На том месте, где, по его мнению, луна светила сильнее всего, он положил платок с письмом и тотчас же спустился на каменистую тропу, которая вела к заливу. Но едва только очутился на плотине, отделявшей его от Черчилла, как услышал позади себя длительный собачий вой. Это был волкодав, принадлежавший Жанне. Филипп догадался об этом по медленным, горестным звукам, которые нарушили ночное безмолвие, а затем начали постепенно замирать, пока не растворились в шепотах леса и рокоте морского прибоя.

Пьер возвращался. Он шел, вероятно, лесом. Филипп допускал возможность, что вместе с ним была Жанна. В третий раз за эту ночь он спрятался в теневой части огромного камня, залитого лунным сиянием, и с волнением стал следить по тому направлению, откуда донесся печальный вой собаки.
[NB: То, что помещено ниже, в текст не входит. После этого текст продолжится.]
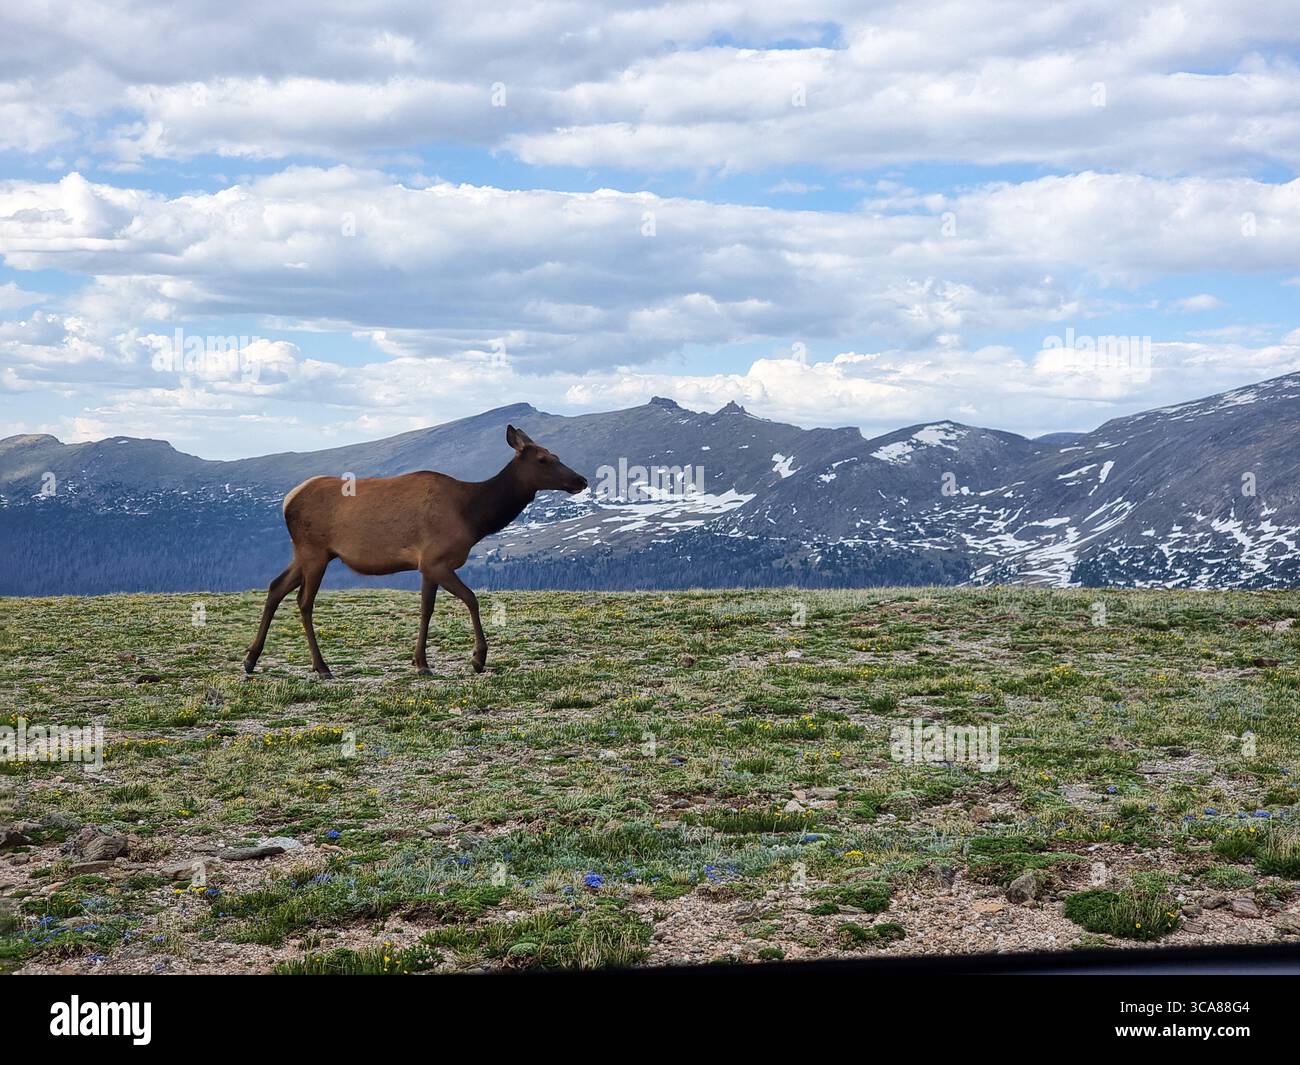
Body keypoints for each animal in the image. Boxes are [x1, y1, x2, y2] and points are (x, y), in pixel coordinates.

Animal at [243, 425, 587, 679]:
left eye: (555, 454)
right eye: (542, 459)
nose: (581, 479)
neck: (473, 517)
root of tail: (287, 501)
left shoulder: (426, 566)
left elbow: (426, 609)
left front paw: (420, 662)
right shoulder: (437, 560)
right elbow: (472, 599)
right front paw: (477, 659)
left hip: (307, 553)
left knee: (275, 588)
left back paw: (250, 659)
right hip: (313, 551)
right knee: (303, 601)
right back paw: (321, 667)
Затем повернулся в ту сторону, где должен был лежать оставленный им платок, и вздрогнул.

На скале ничего больше не было.

Платок исчез!

ГЛАВА VII

Филипп остановился в полной нерешительности. Он делал невероятные усилия для того, чтобы уловить малейший звук. Ведь и десяти минут не прошло с тех пор, как он оставил здесь носовой платок! Пьер не мог далеко уйти с ним. Очень может быть, что он скрылся где-нибудь поблизости.
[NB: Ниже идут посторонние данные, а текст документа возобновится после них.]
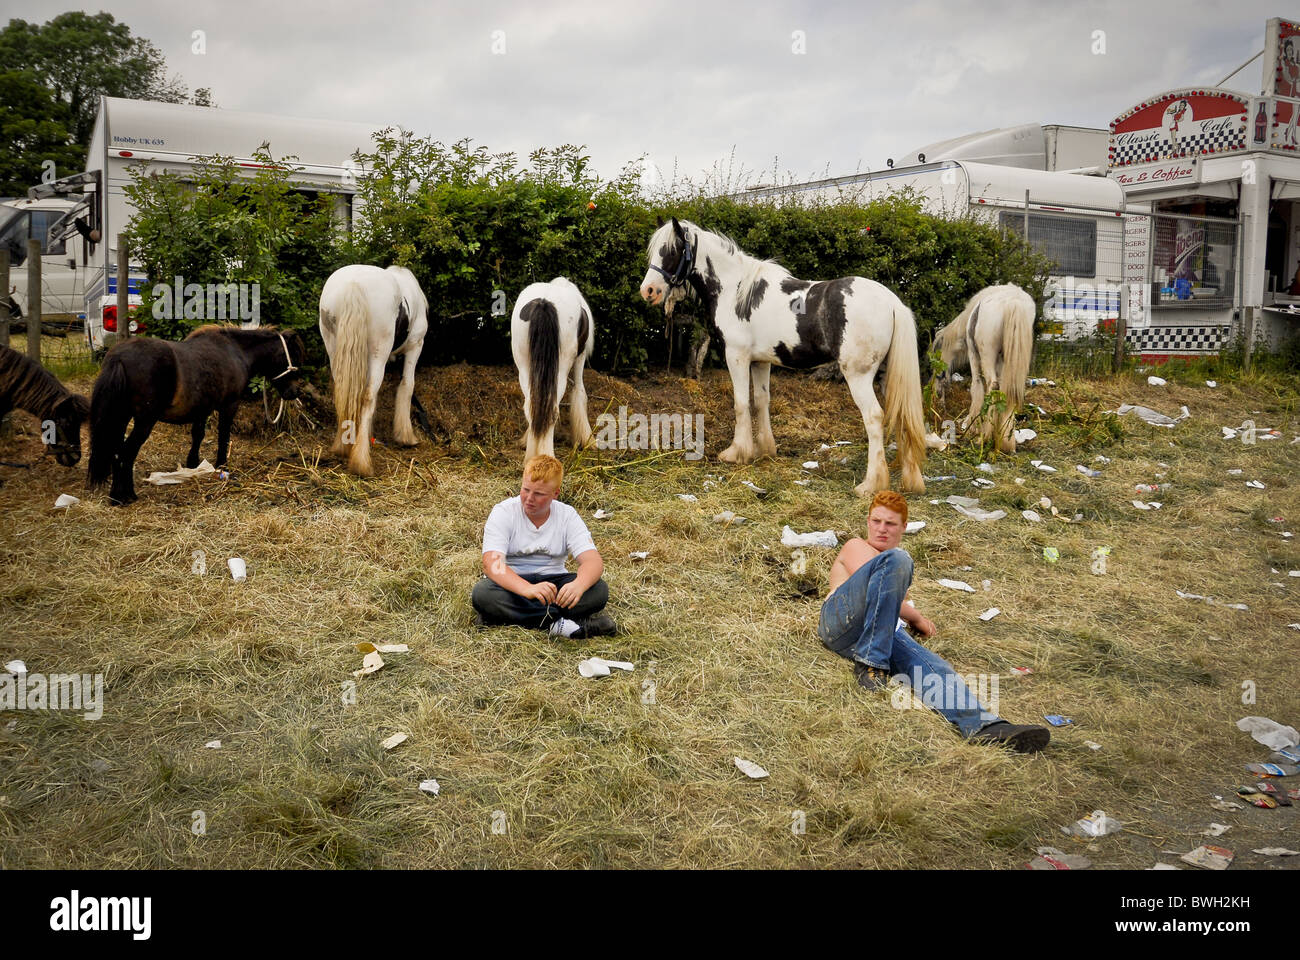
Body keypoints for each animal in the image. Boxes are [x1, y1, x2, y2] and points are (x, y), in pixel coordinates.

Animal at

Он очень тихо назвал его по имени:

— Пьер! Алло, Пьер Куше!

Никакого ответа не последовало на его призыв, и в ближайшую секунду он уже пожалел о том, что позвал полукровку. Вдоль всей дороги царила ничем и никем не нарушаемая тишина. Он едва дошел до конца порта, как снова услышал из глубины леса собачий вой. Он старался слухом определить то место, откуда раздавался этот звук, так как теперь уже не сомневался в том, что собака не сопровождала Пьера, а оставалась вместе с Жанной.

Когда Филипп вернулся домой, Грегсон уже встал и сидел на скамейке.

— Какого черта ты шлялся так долго? — спросил он. Где ты был все время? А я только было собрался искать тебя! Ты потерял что-нибудь? Или, может быть, тебя обокрали? А?

— Нет, друг мой, я был поглощен думами! — чистосердечно признался Филипп.

— Так я и думал! — закричал Грегсон. — Впрочем, я сам тоже занимался в это время размышлениями. Как только ты в первый раз вернулся, написал письмо и снова ушел…

— Но ведь ты спал! — закричал Филипп. — Я пристально глядел на тебя и видел, что ты спишь!

— Очень может быть, что в то время, как ты глядел на меня, я и спал, но во сне мне мерещилось, что ты, как злой дух, склонился над столом и пишешь что-то. Так или иначе, я думал кое о чем, и у меня вдруг возникло желание еще раз прочесть письмо лорда Фитцхьюга.

Филипп передал ему письмо. Он был почти уверен — судя по поведению Грегсона — что тот не заметил ни платочка, ни кружевной ленты.

Грегсон зевнул, неторопливым, почти ленивым жестом взял письмо и положил его под одеяло, которое свернул вдвое и подложил под голову вместо подушки.